Todas las Perlas Auténticas son producidas por moluscos perleros, seres vivos. Dentro de las Perlas Auténticas se distingue entre Perlas Naturales y Perlas Cultivadas. La única diferencia entre ellas es que las Perlas Naturales empiezan a producirse por un accidente natural mientras que las Perlas Cultivadas son iniciadas por la acción del hombre.

Además de la inicialización de la generación de la perla, el hombre también interviene en el desarrollo de la misma, acondicionando a las Ostras en granjas adecuadas en temperatura, corrientes e higiene, para favorecer el desarrollo de las perlas. Las perlas cultivadas representan aproximadamente un 95% de la cantidad comercializada.

Por otro lado, las perlas de imitación son hechas por el hombre a través de procesos industriales y mecánicos. Se trata de piezas repetitivas e idénticas que carecen del valor de una joya verdadera. Las mejores perlas de imitación son hechas de cuentas de vidrio, cerámica, concha o plástico cubiertas con un barniz generalmente hecho de laca y escamas de pescado trituradas para simular la iridiscencia y el color de la perla.

Algunos de estos nombres, desgraciadamente, se utilizan para engañar al consumidor. Las palabras “de moda”, “de estilo”, “falsas” (faux), “simuladas”, “orgánicas”, “hechas por el hombre” , “Mallorca”, u otros nombres regionales, son todos términos que se aplican actualmente a las perlas fabricadas de imitación. La mayoría de los expertos en perlas pueden apreciar la diferencia entre una perla de imitación y una Auténtica solamente con verla. Sin embargo, gracias a sofisticadas técnicas de fabricación y terminación, puede ser difícil para el consumidor medio distinguir a simple vista entre una Perla Auténtica y una buena imitación.

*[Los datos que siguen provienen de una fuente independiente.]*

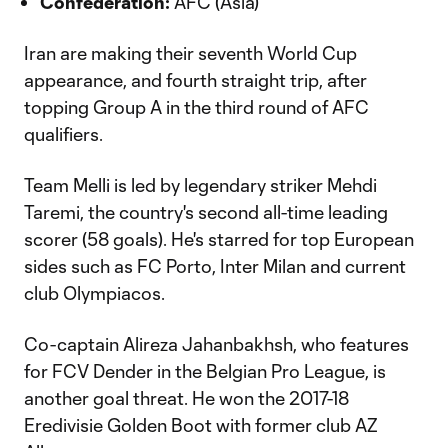
Confederation:
AFC (Asia)
Iran are making their seventh World Cup
appearance, and fourth straight trip, after
topping Group A in the third round of AFC
qualifiers.
Team Melli is led by legendary striker Mehdi
Taremi, the country's second all-time leading
scorer (58 goals). He's starred for top European
sides such as FC Porto, Inter Milan and current
club Olympiacos.
Co-captain Alireza Jahanbakhsh, who features
for FCV Dender in the Belgian Pro League, is
another goal threat. He won the 2017-18
Eredivisie Golden Boot with former club AZ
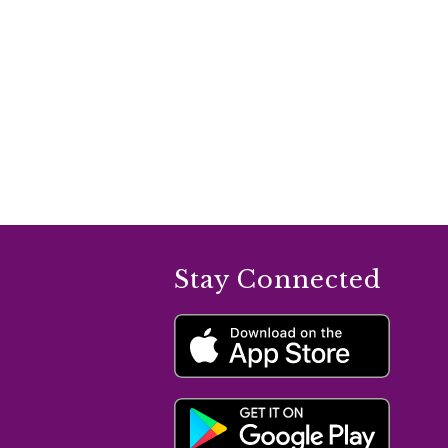
Stay Connected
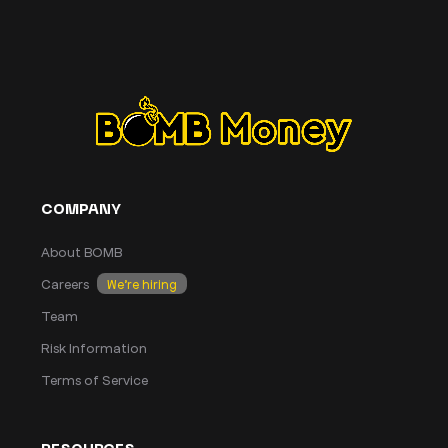
COMPANY
About BOMB
Careers
We’re hiring
Team
Risk Information
Terms of Service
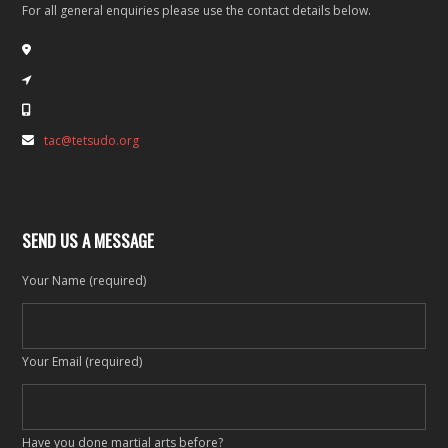
For all general enquiries please use the contact details below.
tac@tetsudo.org
SEND US A MESSAGE
Your Name (required)
Your Email (required)
Have you done martial arts before?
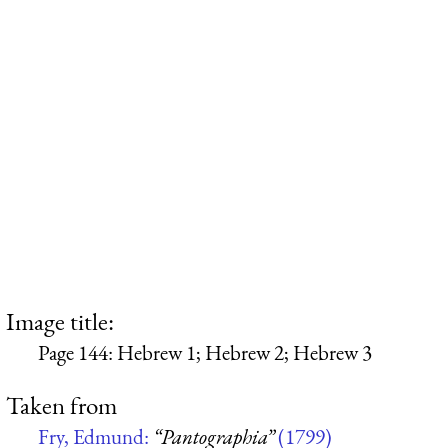
Image title:
Page 144: Hebrew 1; Hebrew 2; Hebrew 3
Taken from
Fry, Edmund:
“Pantographia”
(1799)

A pesar de su aspecto, a veces atractivo, las perlas de imitación, hechas a través de procesos mecánicos, no pueden considerarse nunca una joya. Así como las perlas naturales y las cultivadas son joyas verdaderas, un precioso regalo de la naturaleza, las de imitación no tienen ni mucho menos este valor ni esta aureola casi legendaria. Las mejores perlas de imitación son hechas con cuentas de vidrio, cerámica, concha o plástico, cubiertas con un barniz hecho de laca y escamas de pescado trituradas para simular el iris y el color de una perla.

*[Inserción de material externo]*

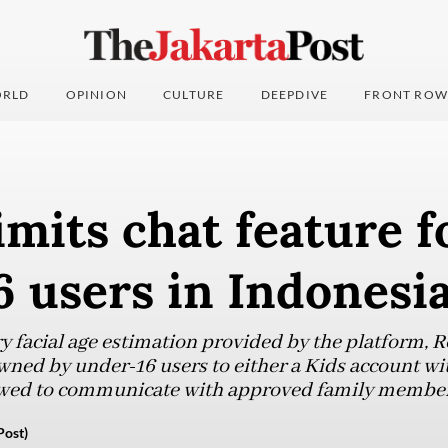
RLD
OPINION
CULTURE
DEEPDIVE
FRONT ROW
imits chat feature f
 users in Indonesi
 facial age estimation provided by the platform, Ro
wned by under-16 users to either a Kids account wit
llowed to communicate with approved family member
Post)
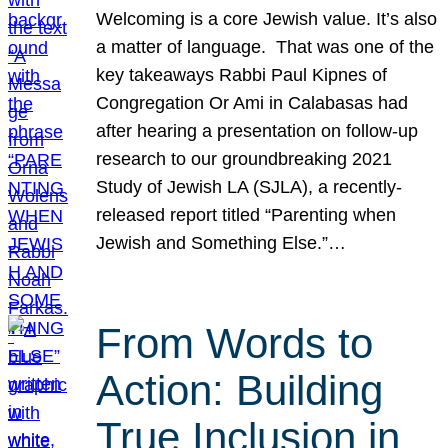
Welcoming is a core Jewish value. It’s also
a matter of language. That was one of the
key takeaways Rabbi Paul Kipnes of
Congregation Or Ami in Calabasas had
after hearing a presentation on follow-up
research to our groundbreaking 2021
Study of Jewish LA (SJLA), a recently-
released report titled “Parenting when
Jewish and Something Else.”…
From Words to
Action: Building
True Inclusion in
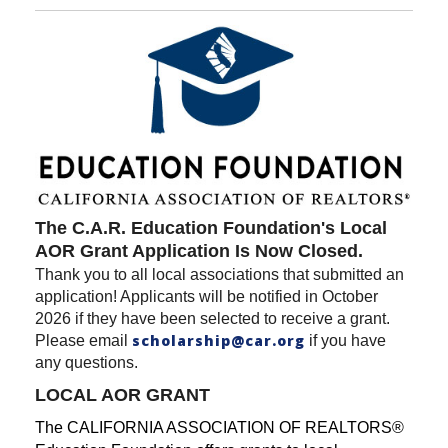
The C.A.R. Education Foundation's Local
AOR Grant Application Is Now Closed.
Thank you to all local associations that submitted an
application! Applicants will be notified in October
2026 if they have been selected to receive a grant.
scholarship@car.org
Please email
if you have
any questions.
LOCAL AOR GRANT
The CALIFORNIA ASSOCIATION OF REALTORS®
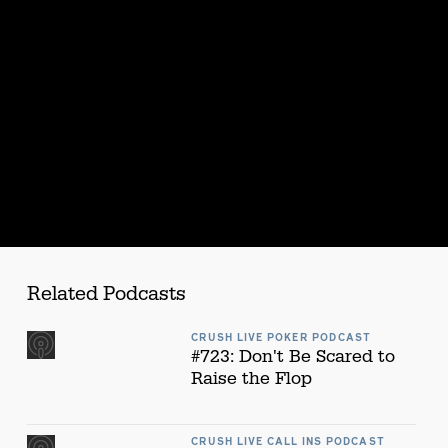
s
Related Podcasts
CRUSH LIVE POKER PODCAST
#723: Don't Be Scared to
Raise the Flop
CRUSH LIVE CALL INS PODCAST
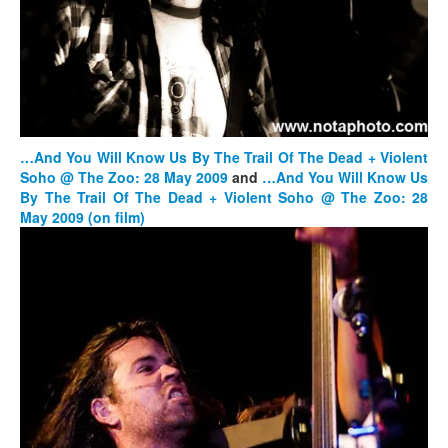
…And You Will Know Us By The Trail Of The Dead + Violent
Soho @ The Zoo: 28 May 2009
and
…And You Will Know Us
By The Trail Of The Dead + Violent Soho @ The Zoo: 28
May 2009
(on film)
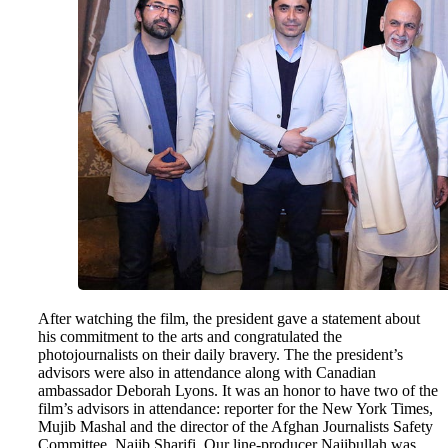
After watching the film, the president gave a statement about
his commitment to the arts and congratulated the
photojournalists on their daily bravery. The the president’s
advisors were also in attendance along with Canadian
ambassador Deborah Lyons. It was an honor to have two of the
film’s advisors in attendance: reporter for the New York Times,
Mujib Mashal and the director of the Afghan Journalists Safety
Committee, Najib Sharifi. Our line-producer Najibullah was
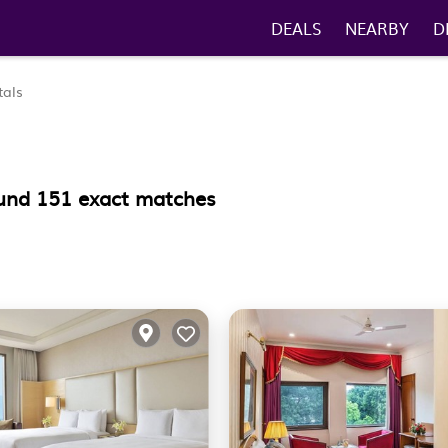
DEALS
NEARBY
D
tals
ound
151
exact matches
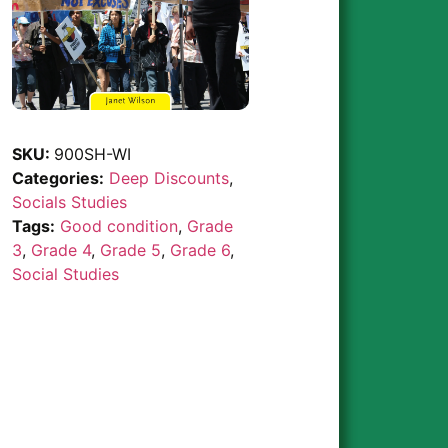
SKU:
900SH-WI
Categories:
Deep Discounts
,
Socials Studies
Tags:
Good condition
,
Grade
3
,
Grade 4
,
Grade 5
,
Grade 6
,
Social Studies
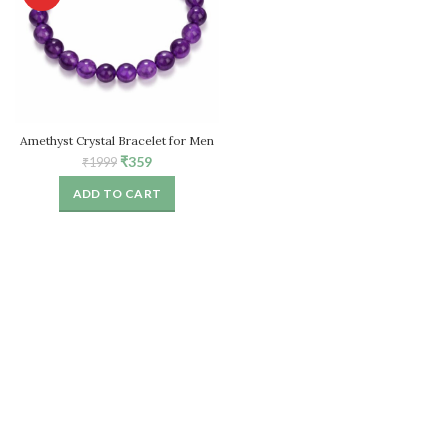
Amethyst Crystal Bracelet for Men
& Women
Original
Current
₹
359
₹
1999
price
price
ADD TO CART
was:
is:
₹1999.
₹359.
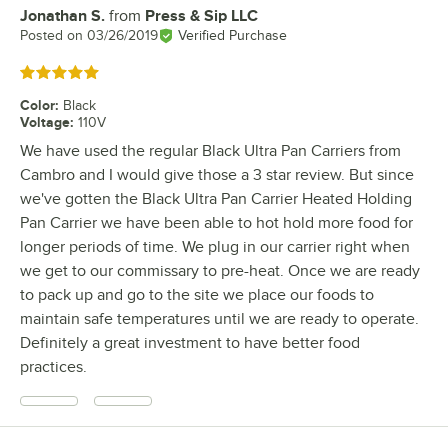
Jonathan S.
from
Press & Sip LLC
Review by
Posted on
03/26/2019
Verified Purchase
Rated 5 out of 5 stars
Color
:
Black
Voltage
:
110V
We have used the regular Black Ultra Pan Carriers from
Cambro and I would give those a 3 star review. But since
we've gotten the Black Ultra Pan Carrier Heated Holding
Pan Carrier we have been able to hot hold more food for
longer periods of time. We plug in our carrier right when
we get to our commissary to pre-heat. Once we are ready
to pack up and go to the site we place our foods to
maintain safe temperatures until we are ready to operate.
Definitely a great investment to have better food
practices.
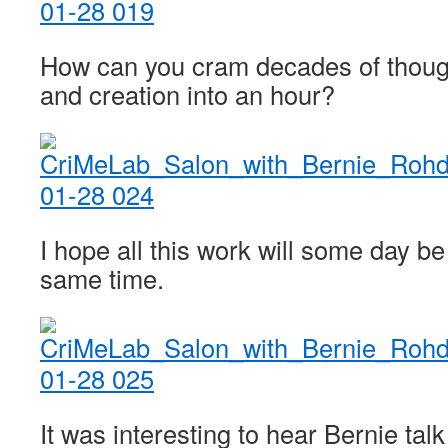
How can you cram decades of thoug
and creation into an hour?
I hope all this work will some day be
same time.
It was interesting to hear Bernie tal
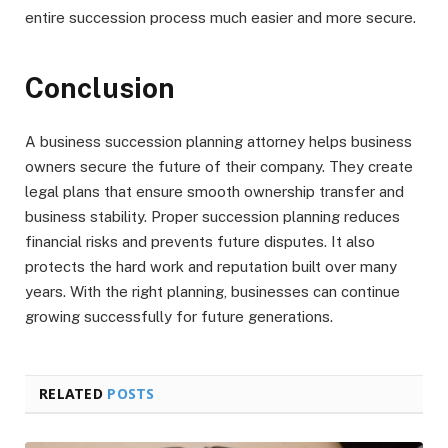
entire succession process much easier and more secure.
Conclusion
A business succession planning attorney helps business
owners secure the future of their company. They create
legal plans that ensure smooth ownership transfer and
business stability. Proper succession planning reduces
financial risks and prevents future disputes. It also
protects the hard work and reputation built over many
years. With the right planning, businesses can continue
growing successfully for future generations.
RELATED
POSTS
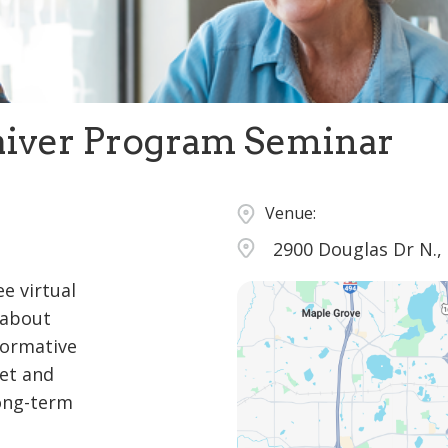
iver Program Seminar
Venue:
2900 Douglas Dr N.,
ee virtual
 about
formative
set and
long-term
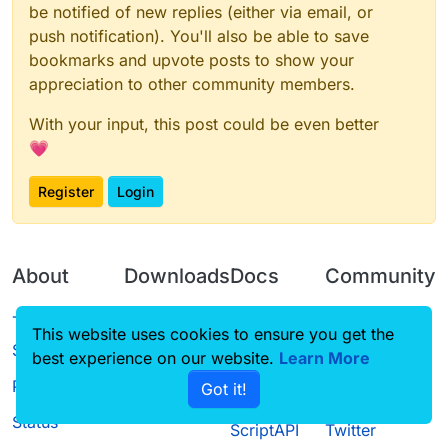
be notified of new replies (either via email, or
push notification). You'll also be able to save
bookmarks and upvote posts to show your
appreciation to other community members.
With your input, this post could be even better
💗
Register
Login
About
Downloads
Docs
Community
Terms of
Releases
Tutorials
Forum
This website uses cookies to ensure you get the
Service
best experience on our website.
Source code
CustomHUD
Learn More
Guilded
Privacy Policy
Got it!
License
AutoSettings
YouTube
Status
ScriptAPI
Twitter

Por muy perfecta que sea la ejecución, cualquier experto en la materia puede conocer, solo con verlas, la diferencia entre una perla real y otra de imitación. Pero a veces las técnicas mas sofisticadas pueden llegar a tal perfección que dificulten a las personas corrientes el distinguir entre una perla natural o cultivada y una buena imitación.

Una buena forma de averiguarlo es con la clásica “prueba del diente”, es decir, Si rozamos unas perlas de imitación con los dientes, notaremos enseguida un tacto suave, como artificial. En cambio, al rozar las perlas naturales o cultivadas se siente una sensación un poco arenosa que proviene de la estructura cristalina del nácar.

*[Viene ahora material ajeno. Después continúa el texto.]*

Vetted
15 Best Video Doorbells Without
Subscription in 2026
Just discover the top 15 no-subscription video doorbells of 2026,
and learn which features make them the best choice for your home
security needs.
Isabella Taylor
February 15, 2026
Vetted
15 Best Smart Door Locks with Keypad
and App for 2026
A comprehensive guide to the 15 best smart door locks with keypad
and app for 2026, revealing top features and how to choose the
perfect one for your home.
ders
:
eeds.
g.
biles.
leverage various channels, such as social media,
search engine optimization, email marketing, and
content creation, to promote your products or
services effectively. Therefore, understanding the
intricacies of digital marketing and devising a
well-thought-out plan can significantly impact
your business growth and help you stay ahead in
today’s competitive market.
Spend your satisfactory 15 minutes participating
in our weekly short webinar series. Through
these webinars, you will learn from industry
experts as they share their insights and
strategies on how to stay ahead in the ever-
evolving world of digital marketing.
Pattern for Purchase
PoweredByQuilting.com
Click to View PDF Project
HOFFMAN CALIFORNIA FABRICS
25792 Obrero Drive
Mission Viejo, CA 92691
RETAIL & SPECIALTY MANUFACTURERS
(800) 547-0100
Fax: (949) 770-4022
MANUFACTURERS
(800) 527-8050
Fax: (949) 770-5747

Un procedimiento para distinguir las perlas legitimas de las falsas consiste en rascar con la uña el orificio de engarce. En las verdaderas, no sucede nada, las de nácar se descortezan o exfolian, y en las de pasta se comprueba el material que contiene por su débil consistencia. Raspando una perla legitima, se obtiene un polvo fino, mientras que en las de composición se nota enseguida la pasta. En muchos casos es suficiente mirar la perla al trasluz para comprobar que es una imitación.